Whether you’re listening to the Gojira style pick-scrape filled ‘Saltwound’, the unforgiving onslaught that is ‘Hollow Shell’ or the post-rock tinged closer ‘Swing the Axe’, you’ll be hearing the band’s ace in the hole for this album. That ace being newly recruited vocalist Joe Badolato, who is the undeniable MVP of this record. Hellbound had plenty of memorable lyrics and vocal lines, but Badolato knocks it out of the park all the way through Absolute Hope Absolute Hell. I thought I might feel a slight twinge of loss after Nate Johnson left the band, but Badolato leaves absolutely nothing to be desired. His performance and lyricism seem to hit all the right spots with unbelievable levels of accuracy. With his introduction, we get to see someone who has a very unique voice and message finally get the platform he needs to express his thoughts and feelings. There’s no need to lay every single line out here as they really need to be experienced in context, just know that this album will have you going back and listening to tracks just to hear a particular vocal line and how it meshes with the music underneath. Also, the vocals sit in a very nice place in the mix so you can hear everything fairly clearly, aside from a few lines that you’ll have to take a gander at the lyric booklet for.

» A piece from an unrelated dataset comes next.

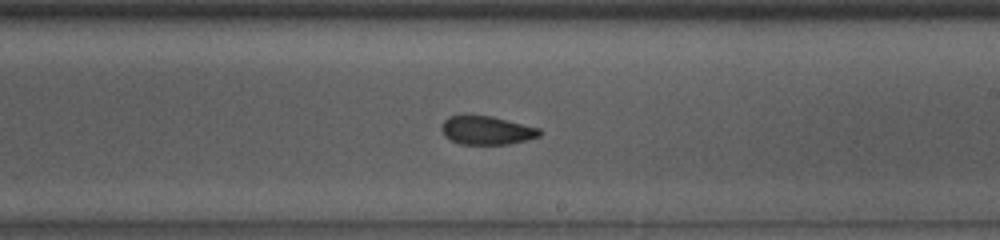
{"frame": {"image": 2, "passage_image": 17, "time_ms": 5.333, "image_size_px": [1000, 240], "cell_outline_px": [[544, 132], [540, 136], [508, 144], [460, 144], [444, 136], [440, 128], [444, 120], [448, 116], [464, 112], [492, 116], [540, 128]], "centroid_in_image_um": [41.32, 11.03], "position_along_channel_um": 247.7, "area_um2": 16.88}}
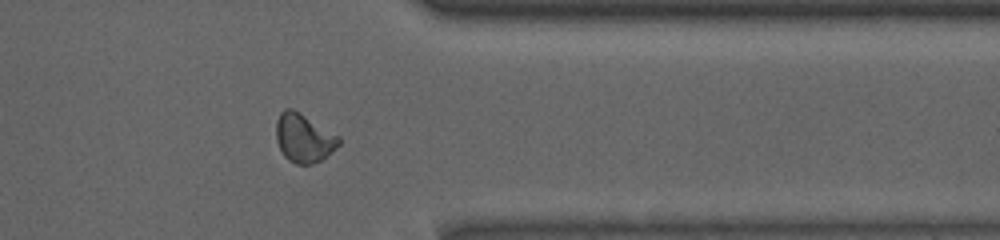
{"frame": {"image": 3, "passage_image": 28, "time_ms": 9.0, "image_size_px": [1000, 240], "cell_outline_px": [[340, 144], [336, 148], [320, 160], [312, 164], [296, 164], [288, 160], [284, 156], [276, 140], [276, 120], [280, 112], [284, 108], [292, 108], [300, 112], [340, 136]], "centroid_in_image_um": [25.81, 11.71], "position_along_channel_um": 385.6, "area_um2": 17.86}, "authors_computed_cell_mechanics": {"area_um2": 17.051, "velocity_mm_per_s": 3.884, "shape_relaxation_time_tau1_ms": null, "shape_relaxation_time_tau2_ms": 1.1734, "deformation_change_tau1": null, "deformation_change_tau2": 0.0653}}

For as filthy as this record is, it clearly was mixed using care and a keen ear. Then again, what do you expect from a band that has Will Putney in it? Production should be expected to be on point. Maybe even better than that! With crisp drums, full sounding guitars and powerful bass, it lives up to his standards without question.

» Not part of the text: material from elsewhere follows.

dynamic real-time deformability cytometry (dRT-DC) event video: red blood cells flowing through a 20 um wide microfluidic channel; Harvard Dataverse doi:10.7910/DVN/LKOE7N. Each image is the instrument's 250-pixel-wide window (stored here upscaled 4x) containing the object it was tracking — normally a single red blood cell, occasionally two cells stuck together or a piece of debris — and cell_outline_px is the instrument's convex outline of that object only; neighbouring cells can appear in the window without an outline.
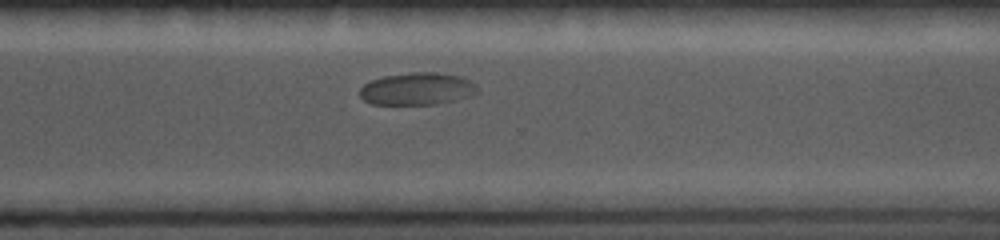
{"species": "common noctule bat (a hibernating species)", "species_latin": "Nyctalus noctula", "temperature_condition": "cold", "stored_images_in_passage": 25, "camera_frame_rate_fps": 5000, "um_per_image_px": 0.085, "animal": {"sex": "female", "body_mass_g": 19.0, "forearm_length_mm": 56.7}, "frame": {"image": 1, "passage_image": 25, "time_ms": 8.8, "image_size_px": [1000, 240], "cell_outline_px": [[480, 92], [472, 96], [436, 104], [372, 104], [364, 100], [360, 96], [360, 88], [364, 84], [372, 80], [384, 76], [408, 72], [436, 72], [460, 76], [476, 84], [480, 88]], "centroid_in_image_um": [35.5, 7.55], "position_along_channel_um": 335.1, "area_um2": 22.31}}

As a package, Absolute Hope Absolute Hell really does seem to have it all. Killer quotables, catchy, well performed songs with high production value and a pool of influence that keeps the music from sounding stale and forgettable. It’s the logical next step for a band that seemed to be almost as heavy as you could be without crushing yourself. This is a record you’ll find yourself coming back to again and again, but you won’t mind because it will be worth it every single time.